Copy the lines of this listing word for word.

(Extracted data entries)
—————

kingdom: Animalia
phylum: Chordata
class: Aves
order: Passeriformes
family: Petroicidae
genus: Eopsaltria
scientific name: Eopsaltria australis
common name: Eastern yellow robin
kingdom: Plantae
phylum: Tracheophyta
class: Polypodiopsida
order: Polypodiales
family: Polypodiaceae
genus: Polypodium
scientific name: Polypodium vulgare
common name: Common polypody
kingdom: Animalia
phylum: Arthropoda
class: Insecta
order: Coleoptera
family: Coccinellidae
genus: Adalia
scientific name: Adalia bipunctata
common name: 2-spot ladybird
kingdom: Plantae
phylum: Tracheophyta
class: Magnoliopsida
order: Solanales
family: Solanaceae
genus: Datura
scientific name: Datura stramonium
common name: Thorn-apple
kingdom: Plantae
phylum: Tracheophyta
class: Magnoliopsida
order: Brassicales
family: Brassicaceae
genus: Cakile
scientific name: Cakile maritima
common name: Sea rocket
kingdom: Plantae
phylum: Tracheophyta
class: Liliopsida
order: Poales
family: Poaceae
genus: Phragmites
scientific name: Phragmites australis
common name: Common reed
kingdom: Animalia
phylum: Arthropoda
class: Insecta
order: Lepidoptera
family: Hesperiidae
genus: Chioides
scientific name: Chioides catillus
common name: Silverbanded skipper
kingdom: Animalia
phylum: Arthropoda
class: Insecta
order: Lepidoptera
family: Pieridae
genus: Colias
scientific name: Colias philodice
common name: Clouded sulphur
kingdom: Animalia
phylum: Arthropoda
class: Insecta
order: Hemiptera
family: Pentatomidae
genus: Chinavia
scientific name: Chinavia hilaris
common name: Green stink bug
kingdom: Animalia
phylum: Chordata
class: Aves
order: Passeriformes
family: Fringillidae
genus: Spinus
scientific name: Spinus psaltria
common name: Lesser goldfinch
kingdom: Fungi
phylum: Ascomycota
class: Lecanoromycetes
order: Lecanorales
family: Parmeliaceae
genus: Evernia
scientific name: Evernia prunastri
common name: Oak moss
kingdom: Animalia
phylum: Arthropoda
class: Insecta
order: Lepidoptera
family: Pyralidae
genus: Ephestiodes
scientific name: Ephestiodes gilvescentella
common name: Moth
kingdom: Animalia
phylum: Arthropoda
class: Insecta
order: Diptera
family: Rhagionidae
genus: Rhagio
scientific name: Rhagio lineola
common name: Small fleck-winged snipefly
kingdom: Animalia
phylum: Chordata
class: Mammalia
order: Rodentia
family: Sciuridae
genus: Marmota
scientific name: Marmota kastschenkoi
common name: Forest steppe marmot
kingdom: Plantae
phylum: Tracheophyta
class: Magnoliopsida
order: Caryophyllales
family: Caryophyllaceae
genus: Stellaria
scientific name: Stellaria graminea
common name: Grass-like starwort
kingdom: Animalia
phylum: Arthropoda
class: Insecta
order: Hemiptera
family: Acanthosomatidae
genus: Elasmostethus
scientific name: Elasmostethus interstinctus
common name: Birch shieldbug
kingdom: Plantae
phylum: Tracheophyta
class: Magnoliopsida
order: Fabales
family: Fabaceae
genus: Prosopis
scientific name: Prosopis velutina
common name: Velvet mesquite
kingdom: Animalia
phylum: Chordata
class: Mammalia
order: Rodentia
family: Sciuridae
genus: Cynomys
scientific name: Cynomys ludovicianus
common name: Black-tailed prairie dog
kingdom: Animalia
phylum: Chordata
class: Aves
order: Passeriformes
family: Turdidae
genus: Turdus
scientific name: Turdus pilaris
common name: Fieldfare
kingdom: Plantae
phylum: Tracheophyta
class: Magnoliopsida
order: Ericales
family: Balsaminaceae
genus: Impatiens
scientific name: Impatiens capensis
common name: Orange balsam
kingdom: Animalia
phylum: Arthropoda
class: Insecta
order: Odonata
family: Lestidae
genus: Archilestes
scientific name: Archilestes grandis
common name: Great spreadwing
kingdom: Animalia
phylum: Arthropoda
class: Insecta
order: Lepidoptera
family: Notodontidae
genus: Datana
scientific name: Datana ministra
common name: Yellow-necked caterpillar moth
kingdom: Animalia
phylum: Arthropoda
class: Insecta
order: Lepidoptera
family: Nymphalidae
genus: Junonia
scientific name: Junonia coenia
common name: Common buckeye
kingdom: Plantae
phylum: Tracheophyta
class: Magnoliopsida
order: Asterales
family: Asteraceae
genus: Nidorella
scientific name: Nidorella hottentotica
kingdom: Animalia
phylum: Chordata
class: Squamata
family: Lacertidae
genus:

—————

#### WORKED ANSWER
kingdom: Animalia
phylum: Chordata
class: Aves
order: Passeriformes
family: Petroicidae
genus: Eopsaltria
scientific name: Eopsaltria australis
common name: Eastern yellow robin
kingdom: Plantae
phylum: Tracheophyta
class: Polypodiopsida
order: Polypodiales
family: Polypodiaceae
genus: Polypodium
scientific name: Polypodium vulgare
common name: Common polypody
kingdom: Animalia
phylum: Arthropoda
class: Insecta
order: Coleoptera
family: Coccinellidae
genus: Adalia
scientific name: Adalia bipunctata
common name: 2-spot ladybird
kingdom: Plantae
phylum: Tracheophyta
class: Magnoliopsida
order: Solanales
family: Solanaceae
genus: Datura
scientific name: Datura stramonium
common name: Thorn-apple
kingdom: Plantae
phylum: Tracheophyta
class: Magnoliopsida
order: Brassicales
family: Brassicaceae
genus: Cakile
scientific name: Cakile maritima
common name: Sea rocket
kingdom: Plantae
phylum: Tracheophyta
class: Liliopsida
order: Poales
family: Poaceae
genus: Phragmites
scientific name: Phragmites australis
common name: Common reed
kingdom: Animalia
phylum: Arthropoda
class: Insecta
order: Lepidoptera
family: Hesperiidae
genus: Chioides
scientific name: Chioides catillus
common name: Silverbanded skipper
kingdom: Animalia
phylum: Arthropoda
class: Insecta
order: Lepidoptera
family: Pieridae
genus: Colias
scientific name: Colias philodice
common name: Clouded sulphur
kingdom: Animalia
phylum: Arthropoda
class: Insecta
order: Hemiptera
family: Pentatomidae
genus: Chinavia
scientific name: Chinavia hilaris
common name: Green stink bug
kingdom: Animalia
phylum: Chordata
class: Aves
order: Passeriformes
family: Fringillidae
genus: Spinus
scientific name: Spinus psaltria
common name: Lesser goldfinch
kingdom: Fungi
phylum: Ascomycota
class: Lecanoromycetes
order: Lecanorales
family: Parmeliaceae
genus: Evernia
scientific name: Evernia prunastri
common name: Oak moss
kingdom: Animalia
phylum: Arthropoda
class: Insecta
order: Lepidoptera
family: Pyralidae
genus: Ephestiodes
scientific name: Ephestiodes gilvescentella
common name: Moth
kingdom: Animalia
phylum: Arthropoda
class: Insecta
order: Diptera
family: Rhagionidae
genus: Rhagio
scientific name: Rhagio lineola
common name: Small fleck-winged snipefly
kingdom: Animalia
phylum: Chordata
class: Mammalia
order: Rodentia
family: Sciuridae
genus: Marmota
scientific name: Marmota kastschenkoi
common name: Forest steppe marmot
kingdom: Plantae
phylum: Tracheophyta
class: Magnoliopsida
order: Caryophyllales
family: Caryophyllaceae
genus: Stellaria
scientific name: Stellaria graminea
common name: Grass-like starwort
kingdom: Animalia
phylum: Arthropoda
class: Insecta
order: Hemiptera
family: Acanthosomatidae
genus: Elasmostethus
scientific name: Elasmostethus interstinctus
common name: Birch shieldbug
kingdom: Plantae
phylum: Tracheophyta
class: Magnoliopsida
order: Fabales
family: Fabaceae
genus: Prosopis
scientific name: Prosopis velutina
common name: Velvet mesquite
kingdom: Animalia
phylum: Chordata
class: Mammalia
order: Rodentia
family: Sciuridae
genus: Cynomys
scientific name: Cynomys ludovicianus
common name: Black-tailed prairie dog
kingdom: Animalia
phylum: Chordata
class: Aves
order: Passeriformes
family: Turdidae
genus: Turdus
scientific name: Turdus pilaris
common name: Fieldfare
kingdom: Plantae
phylum: Tracheophyta
class: Magnoliopsida
order: Ericales
family: Balsaminaceae
genus: Impatiens
scientific name: Impatiens capensis
common name: Orange balsam
kingdom: Animalia
phylum: Arthropoda
class: Insecta
order: Odonata
family: Lestidae
genus: Archilestes
scientific name: Archilestes grandis
common name: Great spreadwing
kingdom: Animalia
phylum: Arthropoda
class: Insecta
order: Lepidoptera
family: Notodontidae
genus: Datana
scientific name: Datana ministra
common name: Yellow-necked caterpillar moth
kingdom: Animalia
phylum: Arthropoda
class: Insecta
order: Lepidoptera
family: Nymphalidae
genus: Junonia
scientific name: Junonia coenia
common name: Common buckeye
kingdom: Plantae
phylum: Tracheophyta
class: Magnoliopsida
order: Asterales
family: Asteraceae
genus: Nidorella
scientific name: Nidorella hottentotica
kingdom: Animalia
phylum: Chordata
class: Squamata
family: Lacertidae
genus:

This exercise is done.